Hand in Hand: Die unabhängige Pflegeberatung im Kreis Wesel

Trägerunabhängige Pflegeberatung: CDU-Landrat macht 180-Grad-Kehrtwende und gibt damit dem Druck Betroffener nach

Druck aus Politik und Kommunen zeigt Wirkung

Dörthe Krüger (SPD), Vorsitzende des Ausschusses Soziales und Arbeit im Kreistag Wesel

Die ursprünglichen Pläne sind vom Tisch

Die trägerunabhängige Pflegeberatung in den Rathäusern des Kreises Wesel hat sich bewährt. Hier finden Betroffene und pflegende Angehörige wohnortnah kompetente Beratung.
Noch im Herbst letzten Jahres wollte die CDU-Kreistagsfraktion mit den bewährten Strukturen brechen und hatte eine Zentralisierung der Pflegeberatung im Kreis Wesel beantragt. Der Widerstand, insbesondere von Seiten der übergangenen Bürgermeister und der Bürgermeisterin in den betroffenen Kommunen, kam umgehend. Der CDU-Vorstoß löste tiefgreifende Irritationen in den Beratungsstellen vor Ort aus. Sie sahen ihre Arbeit wenig wertgeschätzt. Nach vehementem Druck aus den Kommunen und aus der SPD-Kreistagsfraktion (siehe Presseartikel vom 27. Januar 2021) scheint der CDU-Landrat nun einzulenken; die ursprünglichen Pläne sind vom Tisch.

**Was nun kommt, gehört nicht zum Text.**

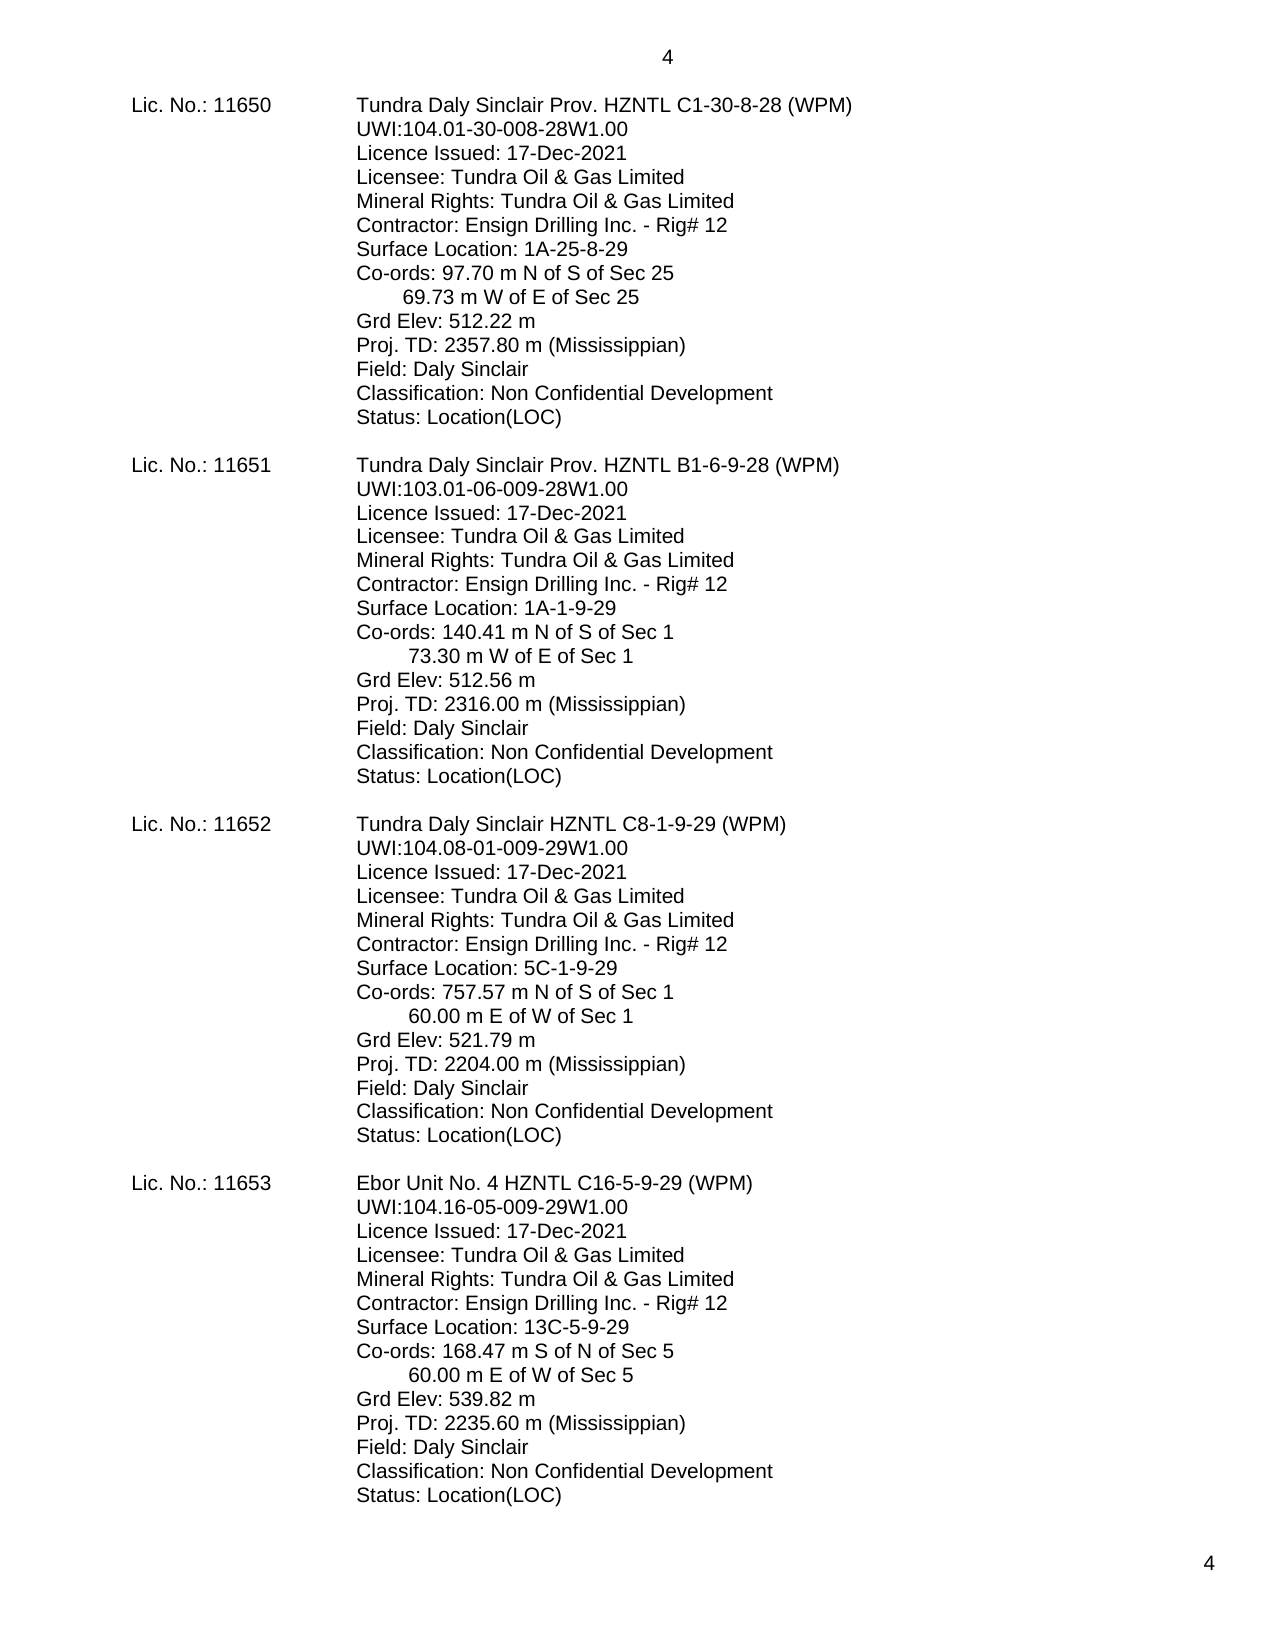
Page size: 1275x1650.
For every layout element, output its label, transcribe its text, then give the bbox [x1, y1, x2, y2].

table_cell Lic. No.: 11653 [120, 1171, 345, 1531]
table_cell Ebor Unit No. 4 HZNTL C16-5-9-29 (WPM) UWI:104.16-05-009-29W1.00 Licence Issued: 17-Dec-2021 Licensee: Tundra Oil & Gas Limited Mineral Rights: Tundra Oil & Gas Limited Contractor: Ensign Drilling Inc. - Rig# 12 Surface Location: 13C-5-9-29 Co-ords: 168.47 m S of N of Sec 5 60.00 m E of W of Sec 5 Grd Elev: 539.82 m Proj. TD: 2235.60 m (Mississippian) Field: Daly Sinclair Classification: Non Confidential Development Status: Location(LOC) [345, 1171, 1042, 1531]
table_cell Tundra Daly Sinclair Prov. HZNTL B1-6-9-28 (WPM) UWI:103.01-06-009-28W1.00 Licence Issued: 17-Dec-2021 Licensee: Tundra Oil & Gas Limited Mineral Rights: Tundra Oil & Gas Limited Contractor: Ensign Drilling Inc. - Rig# 12 Surface Location: 1A-1-9-29 Co-ords: 140.41 m N of S of Sec 1 73.30 m W of E of Sec 1 Grd Elev: 512.56 m Proj. TD: 2316.00 m (Mississippian) Field: Daly Sinclair Classification: Non Confidential Development Status: Location(LOC) [345, 453, 1042, 812]
table_cell Lic. No.: 11652 [120, 812, 345, 1171]
table_cell Tundra Daly Sinclair Prov. HZNTL C1-30-8-28 (WPM) UWI:104.01-30-008-28W1.00 Licence Issued: 17-Dec-2021 Licensee: Tundra Oil & Gas Limited Mineral Rights: Tundra Oil & Gas Limited Contractor: Ensign Drilling Inc. - Rig# 12 Surface Location: 1A-25-8-29 Co-ords: 97.70 m N of S of Sec 25 69.73 m W of E of Sec 25 Grd Elev: 512.22 m Proj. TD: 2357.80 m (Mississippian) Field: Daly Sinclair Classification: Non Confidential Development Status: Location(LOC) [345, 69, 1042, 452]
table_cell Lic. No.: 11650 [120, 69, 345, 452]
table_cell Tundra Daly Sinclair HZNTL C8-1-9-29 (WPM) UWI:104.08-01-009-29W1.00 Licence Issued: 17-Dec-2021 Licensee: Tundra Oil & Gas Limited Mineral Rights: Tundra Oil & Gas Limited Contractor: Ensign Drilling Inc. - Rig# 12 Surface Location: 5C-1-9-29 Co-ords: 757.57 m N of S of Sec 1 60.00 m E of W of Sec 1 Grd Elev: 521.79 m Proj. TD: 2204.00 m (Mississippian) Field: Daly Sinclair Classification: Non Confidential Development Status: Location(LOC) [345, 812, 1042, 1171]
table_cell Lic. No.: 11651 [120, 453, 345, 812]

Augen nicht vor guten Argumenten verschließen

Die 180-Grad-Wende von Ingo Brohl zeige, dass der Druck aus Politik und Kommunen gewirkt hat. „Man darf die Augen vor guten Argumenten nicht einfach verschließen und die Kommunen übergehen, wie man es hier ursprünglich versucht hatte“, so Dörthe Krüger (SPD), Vorsitzende des Ausschusses für Soziales und Arbeit im Kreistag. Es sei richtig und gut, bewährte, bürgerfreundliche vor-Ort-Strukturen weiter auszubauen und auf ein verlässliches Qualitätsniveau zu bringen.